B.C. community's population growth leads to staggering increase in policing costs

The District of Lake Country, B.C.,  tries to figure out how to pay for police services after it reached a population of 15,000. (The Lakes Community Association - image credit)
The District of Lake Country, B.C., tries to figure out how to pay for police services after it reached a population of 15,000. (The Lakes Community Association - image credit)

A small community in B.C.'s Central Okanagan is under pressure to increase spending on police services due to population growth.

At its regular Tuesday meeting Tuesday, council for Lake Country — situated immediately north of Kelowna — discussed district staff's proposal to raise policing costs by 50 per cent, from $2.52 million in 2022 to $3.79 million in 2023, after the municipality surpassed 15,000 residents.

B.C.'s Police Act requires the province to pay for policing in communities with a population under 5,000, but larger communities must either establish their own municipal police force or sign a contract with the province for RCMP services.

Police services agreements made between provincial and municipal governments require municipalities with a population between 5,000 and 15,000 to pay 70 per cent of the cost for RCMP services and those with a population of more than 15,000 to pay 90 per cent.

Lake Country's RCMP detachment falls under the umbrella of the regional detachment based in Kelowna, Canada's fastest-growing metropolitan area. The latest census data shows that Lake Country's population has surged 22 per cent over the past five years to 15,817.

Winston Szeto/CBC
Winston Szeto/CBC

Rising cost of policing

Lake Country's corporate services director, Reyna Seabrook, says the policing contract permits the municipality's RCMP detachment to hire one additonal officer this year, based on the force's projected population growth, adding to a total authorized staff size of 19 full-time officers.

Seabrook says under the 70 per cent cost-sharing agreement, the District of Lake Country paid $2.52 million for 18 officers but starting this year, it will have to pay $3.79 million for 19 officers, under the 90 per cent cost-sharing agreement.
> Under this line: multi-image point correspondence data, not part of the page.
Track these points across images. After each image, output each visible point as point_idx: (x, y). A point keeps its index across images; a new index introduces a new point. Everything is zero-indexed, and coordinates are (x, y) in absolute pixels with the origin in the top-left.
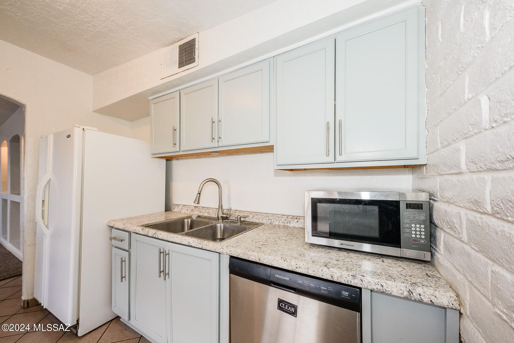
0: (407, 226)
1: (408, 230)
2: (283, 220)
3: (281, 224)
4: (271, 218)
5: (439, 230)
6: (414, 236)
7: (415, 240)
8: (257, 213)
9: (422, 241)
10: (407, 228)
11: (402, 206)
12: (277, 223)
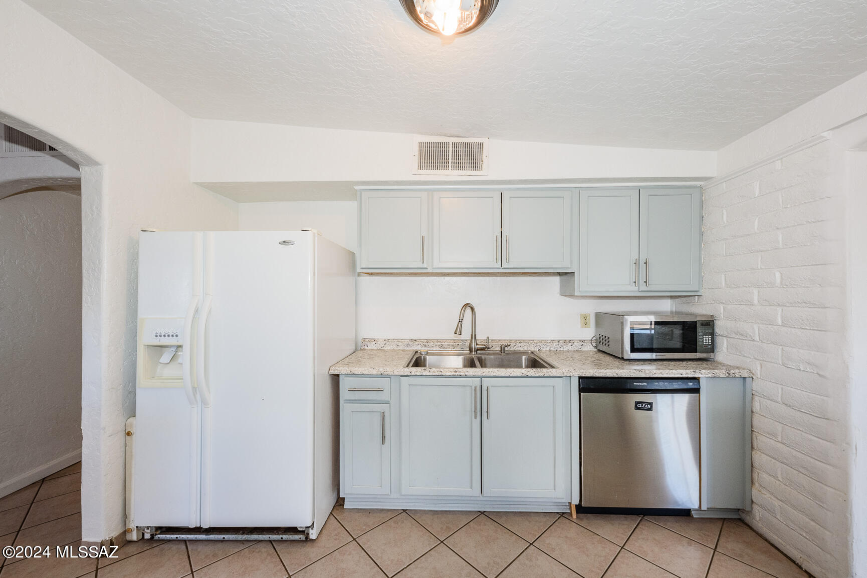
0: (701, 337)
1: (701, 340)
2: (555, 345)
3: (552, 349)
4: (539, 344)
5: (720, 337)
6: (705, 343)
7: (706, 346)
8: (521, 341)
9: (709, 346)
10: (701, 339)
11: (698, 325)
12: (548, 349)
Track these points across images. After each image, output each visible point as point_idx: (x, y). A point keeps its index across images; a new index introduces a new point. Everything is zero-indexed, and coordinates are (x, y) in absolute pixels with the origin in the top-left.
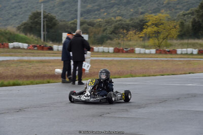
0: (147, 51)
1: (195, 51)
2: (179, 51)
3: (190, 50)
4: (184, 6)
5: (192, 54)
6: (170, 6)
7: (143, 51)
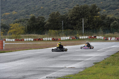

The policing cost — including money spent on building a larger detachment office — is forecast to grow, she said.

"After assumptions on growth and cost escalations and assuming a plan of phasing in contracted strength to 24 [full-time officers] by 2027, the total RCMP contract cost escalates to $5.39 million in 2027.

"This represents over $2.87 million in additional costs annually compared to 2022," she said in a written memo presented to council.

'A very large bill'

Mayor Blair Ireland admits it is "a very large bill to pay" and says the increased policing cost will show up on property taxes paid by local homeowners.

"I'm pretty sure that it will," he told host Chris Walker on CBC's Daybreak South, adding council will delay the budgetary process to make sure the public understands the issues at stake.

The district staff memo also proposes that Lake Country could consider separating its RCMP detachment from the Kelowna regional detachment or establishing its own municipal police force and paying for 100 per cent of its policing costs.

But Ireland says it's unlikely.

"We are not considering municipal police service at this time … it's extremely expensive."

Kash Heed, a former chief of the West Vancouver Police Department and former solicitor general, agrees that Lake Country doesn't need its own municipal police service.

"I don't think it's plausible that you can move to an independent municipal [police force] —  especially in a smaller area where you're just over 15,000 in population —  without costing the taxpayers a significant amount of money."

Darryl Dyck/The Canadian Press
Darryl Dyck/The Canadian Press

But Heed says the cost-sharing agreement isn't necessarily a better deal for Lake Country, pointing out the detachment had vacancies equivalent to four full-time RCMP officers in 2022.

"If those [vacancies] are still being paid by the taxpayers, you have to wonder why," he said.

"Those are some of the questions that have to be asked to make sure you have an accountable police service as efficient as possible in your community."